Alec and Tommy walked slowly over. Tommy’s smile was not as wide, a sorry smile. Alec put his arm across my shoulders. ‘If we were in Beltana we might have saved the calf,’ I said.
Alec didn’t say anything at all. I saw Padar pull out his knife and I turned the other way.
Khushi couldn’t travel because of her hip. She would have died slowly of hunger with the crows to peck out her eyes. So in mercy Mr Giles shot her. He felt it was his responsibility. Even though Mr Tietkens was with him, he strode up and down first and wiped his face. ‘We have forty miles before we reach the dam and the water we have won’t last long,’ I heard him say. ‘We cannot take the risk to wait until the camel can walk.’
Right then I wished I wasn’t on the expedition. How I had wanted to come. How exciting, I’d thought, to cross a desert with Padar. But at Beltana we could have nursed Khushi back to health.

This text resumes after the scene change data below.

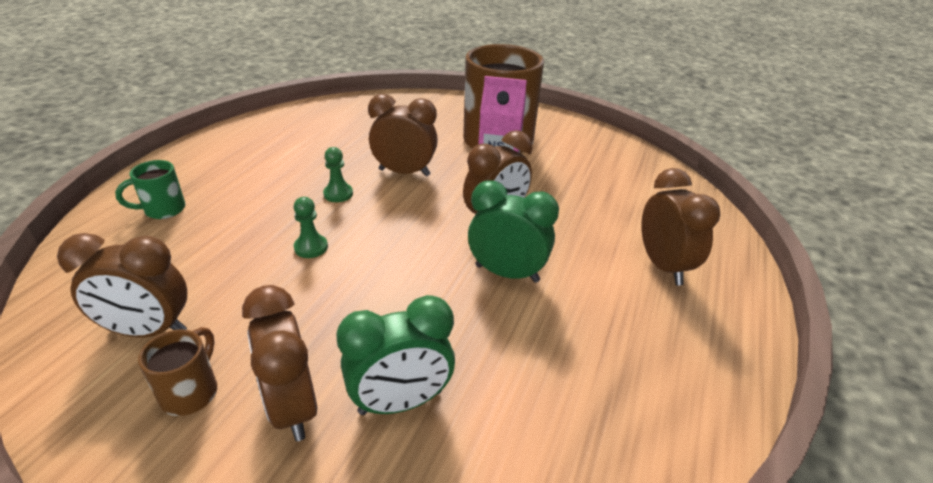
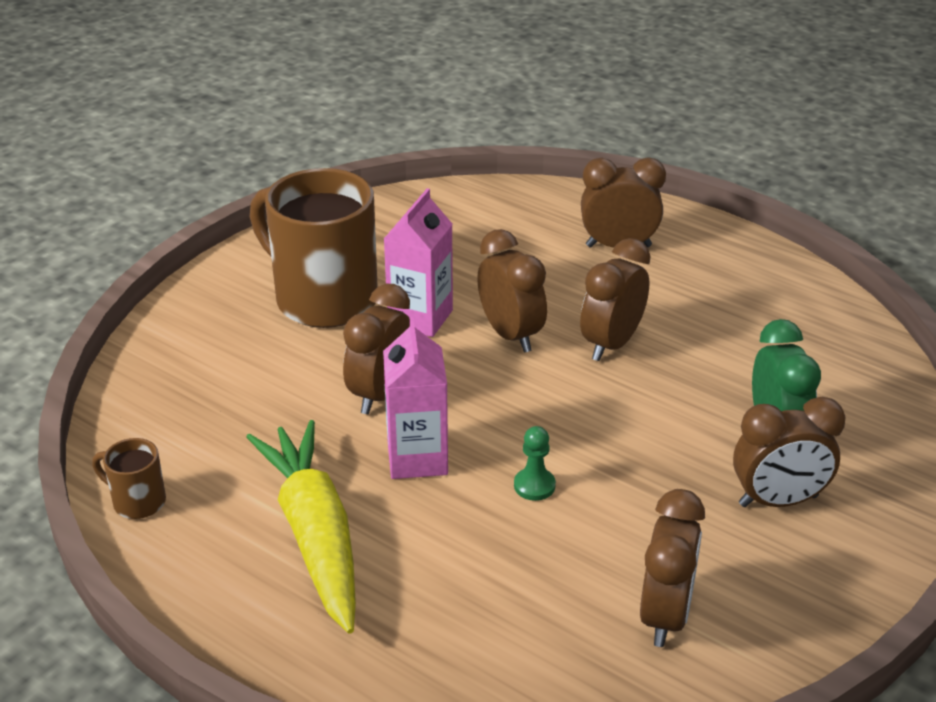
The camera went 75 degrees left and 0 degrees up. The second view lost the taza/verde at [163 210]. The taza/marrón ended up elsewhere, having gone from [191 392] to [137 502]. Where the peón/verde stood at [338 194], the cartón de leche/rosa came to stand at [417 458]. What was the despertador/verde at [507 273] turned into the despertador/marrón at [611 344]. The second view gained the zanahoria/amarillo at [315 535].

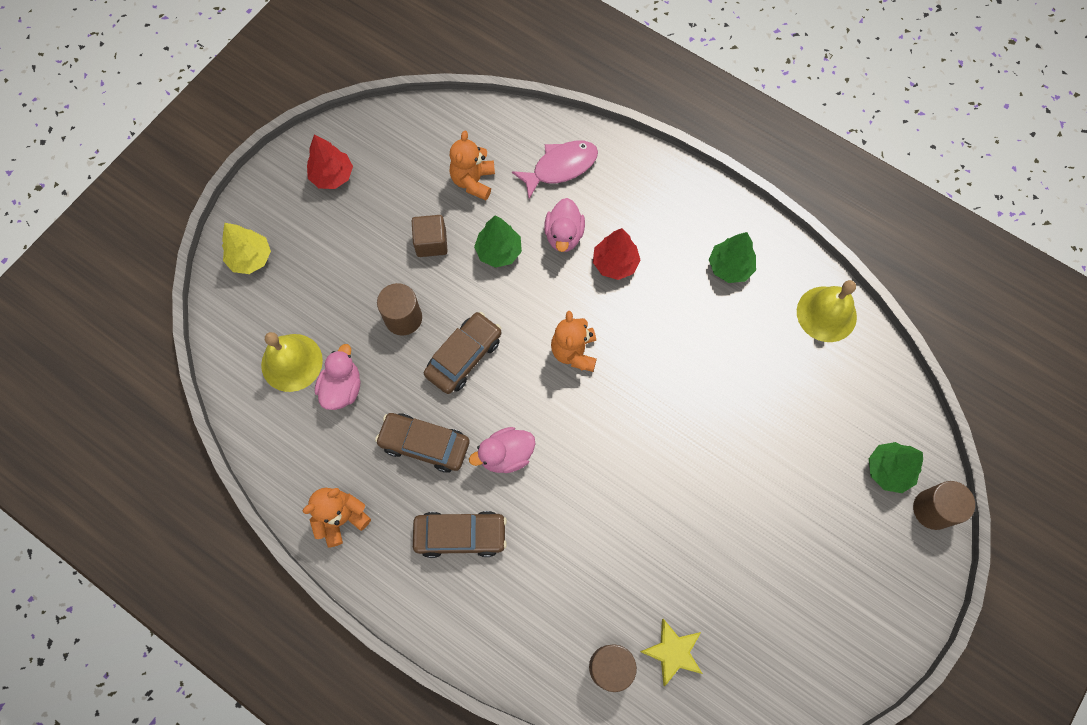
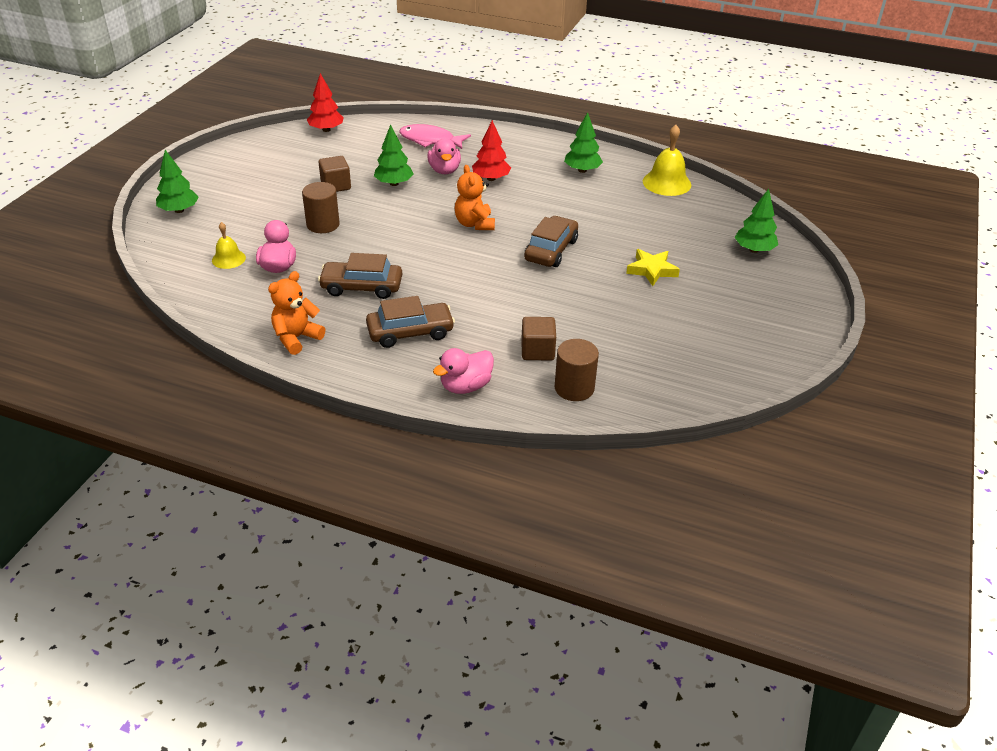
The camera went 15 degrees left and 30 degrees down. What was the árbol/amarillo at [250 258] turned into the árbol/verde at [179 210]. The size of the campana/amarillo at [291 362] changed by a factor of 0.60. The árbol/rojo ended up elsewhere, having gone from [332 176] to [326 130]. The coche/marrón ended up elsewhere, having gone from [464 356] to [551 250]. The second view lost the osito/naranja at [473 181]. The pato/rosa ended up elsewhere, having gone from [506 455] to [466 386]. The pez/rosa at [560 167] ended up facing another way, 120 degrees counterclockwise from before. The estrella/amarillo ended up elsewhere, having gone from [672 652] to [651 270]. The second view lost the cilindro/marrón at [932 509]. The second view gained the cubo/marrón at [537 351].

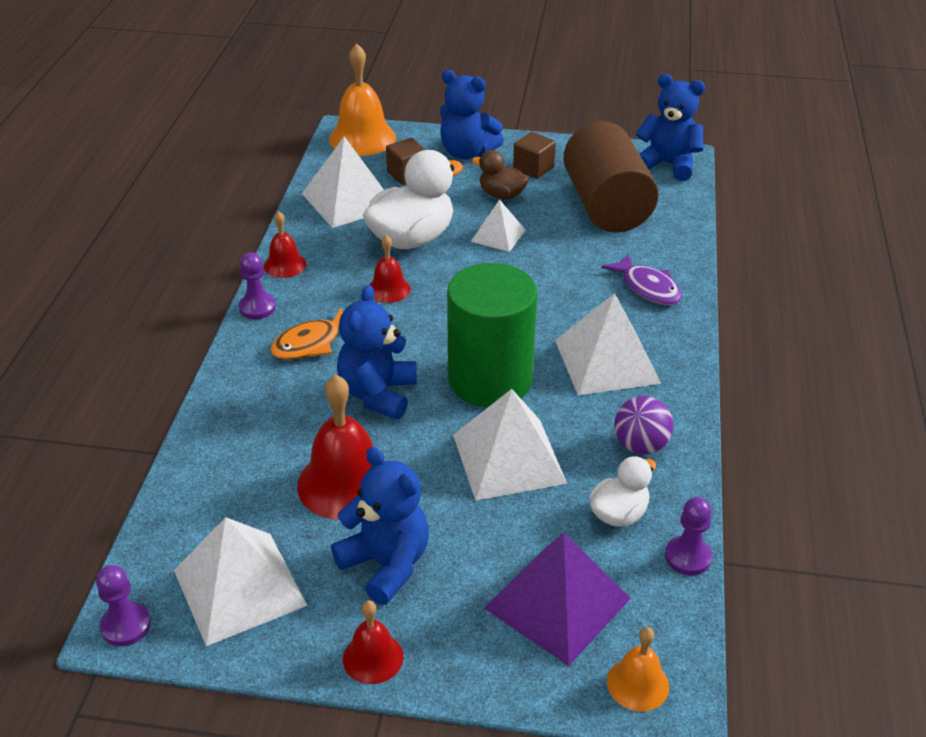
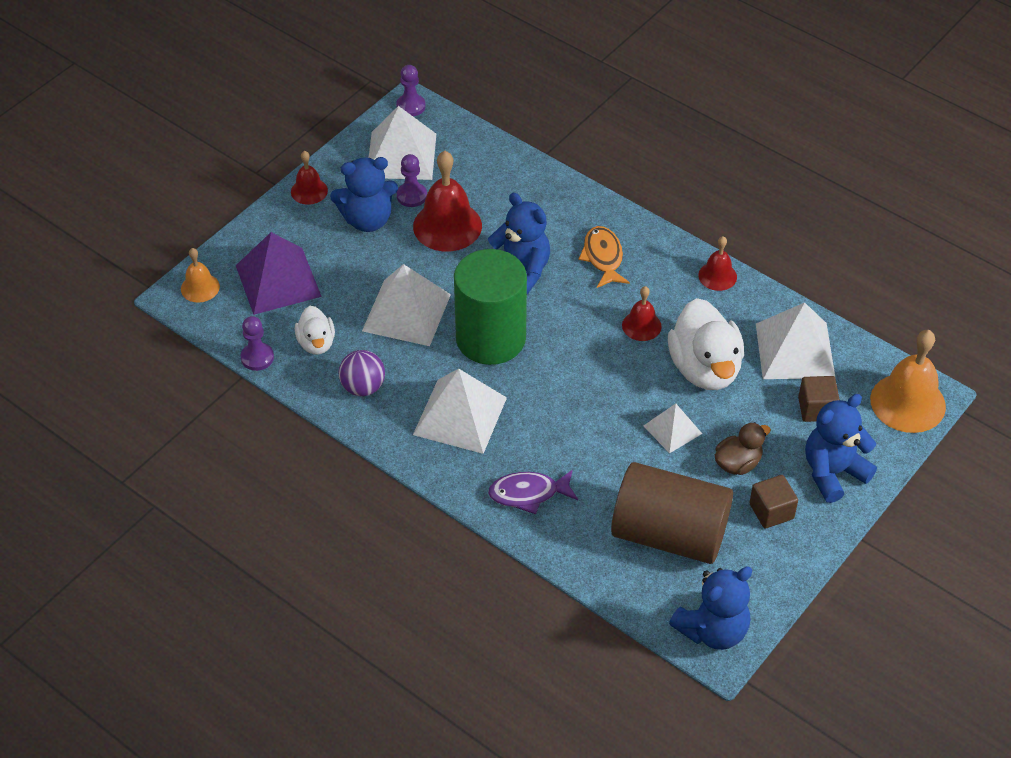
The camera went 120 degrees right and 10 degrees up. The peón/morado ended up elsewhere, having gone from [257 307] to [411 196].

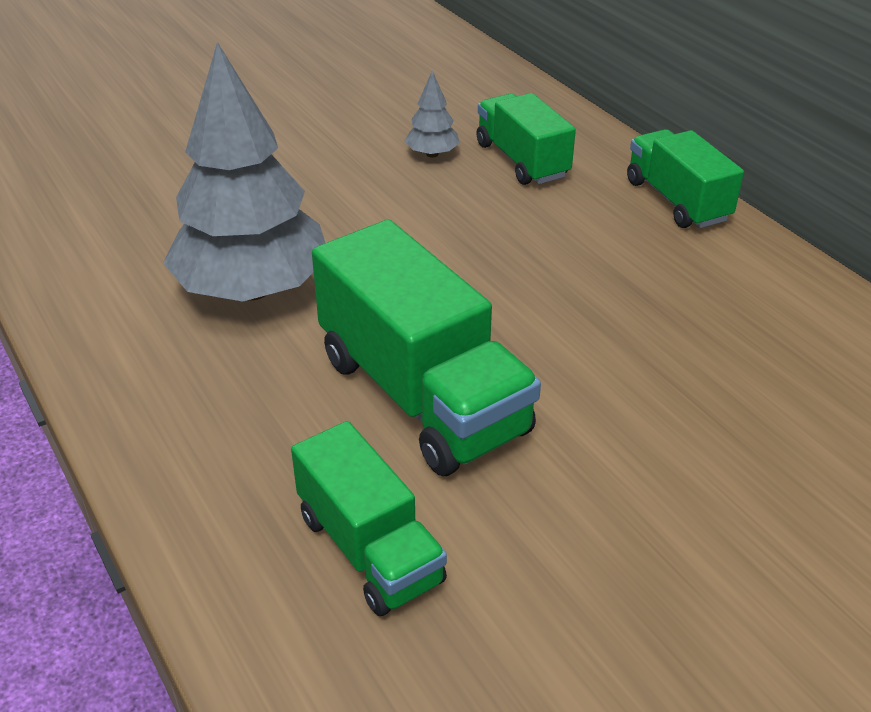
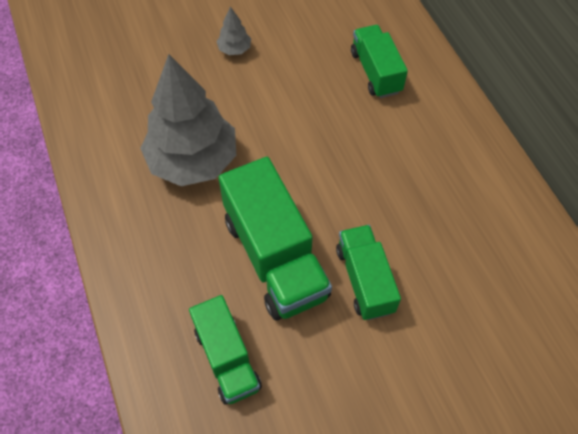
The camera went 10 degrees right and 20 degrees up. The árbol/gris ended up elsewhere, having gone from [432 154] to [234 49]. The camión/verde ended up elsewhere, having gone from [677 201] to [364 280].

I had said goodbye to Khushi and wiped my tears on her fur. She was always happy like her name; she was such a sweet cow. Even then she tried to kiss me.
When it was done we moved on. Mr Tietkens rode Malik and Malik’s load was shared between Rajah and Asif. No one spoke. The camels were the difference between our surviving or not. To have to kill one made everyone serious, not just Padar and I who had lost a friend.
I patted Mustara and he grunted. Now we were both motherless.